◆ What to do: With the line containing "Identify the document" as the starting point, output every line of the data below through its final line, character for character.

Structured page parsing data:
Segment Open
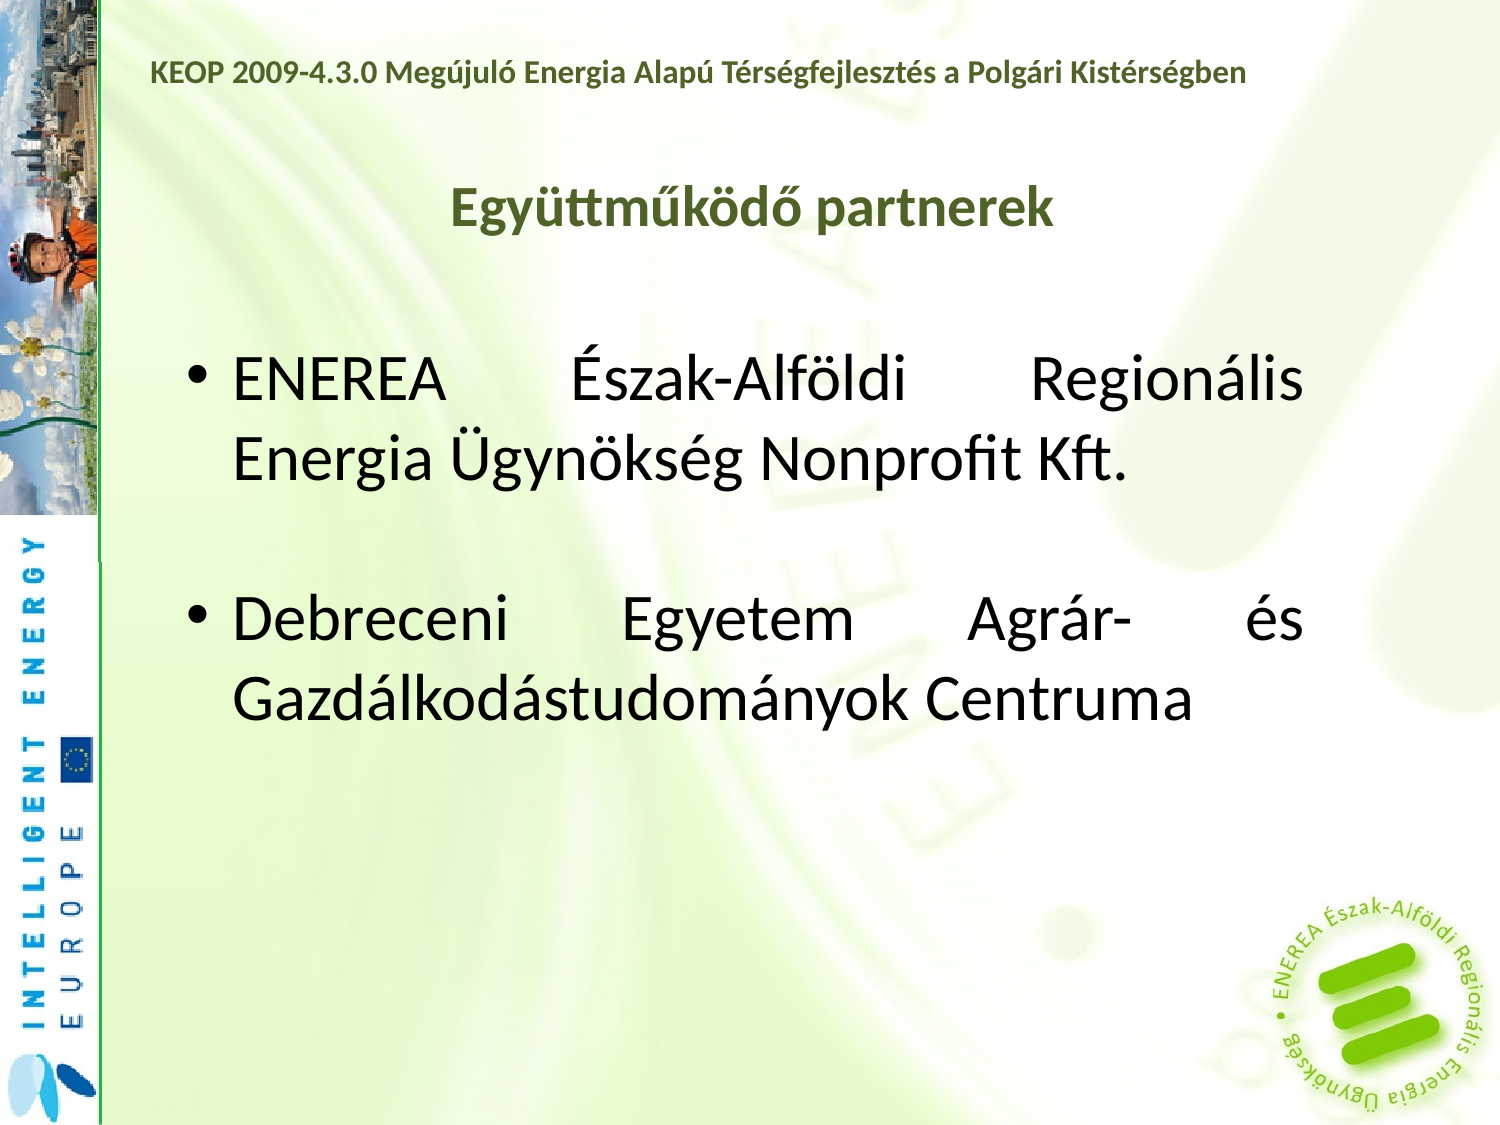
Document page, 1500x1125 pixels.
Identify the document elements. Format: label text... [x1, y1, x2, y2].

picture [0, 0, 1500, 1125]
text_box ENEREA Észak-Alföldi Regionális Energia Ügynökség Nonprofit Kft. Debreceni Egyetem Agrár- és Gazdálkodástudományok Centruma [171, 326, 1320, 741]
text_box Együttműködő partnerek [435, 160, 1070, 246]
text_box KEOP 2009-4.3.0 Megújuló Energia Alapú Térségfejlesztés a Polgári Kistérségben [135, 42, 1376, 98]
Segment Closed
◆ Task answer:
Identify the document elements. Format: label text... [x1, y1, x2, y2].

picture [0, 0, 1500, 1125]
text_box ENEREA Észak-Alföldi Regionális Energia Ügynökség Nonprofit Kft. Debreceni Egyetem Agrár- és Gazdálkodástudományok Centruma [171, 326, 1320, 741]
text_box Együttműködő partnerek [435, 160, 1070, 246]
text_box KEOP 2009-4.3.0 Megújuló Energia Alapú Térségfejlesztés a Polgári Kistérségben [135, 42, 1376, 98]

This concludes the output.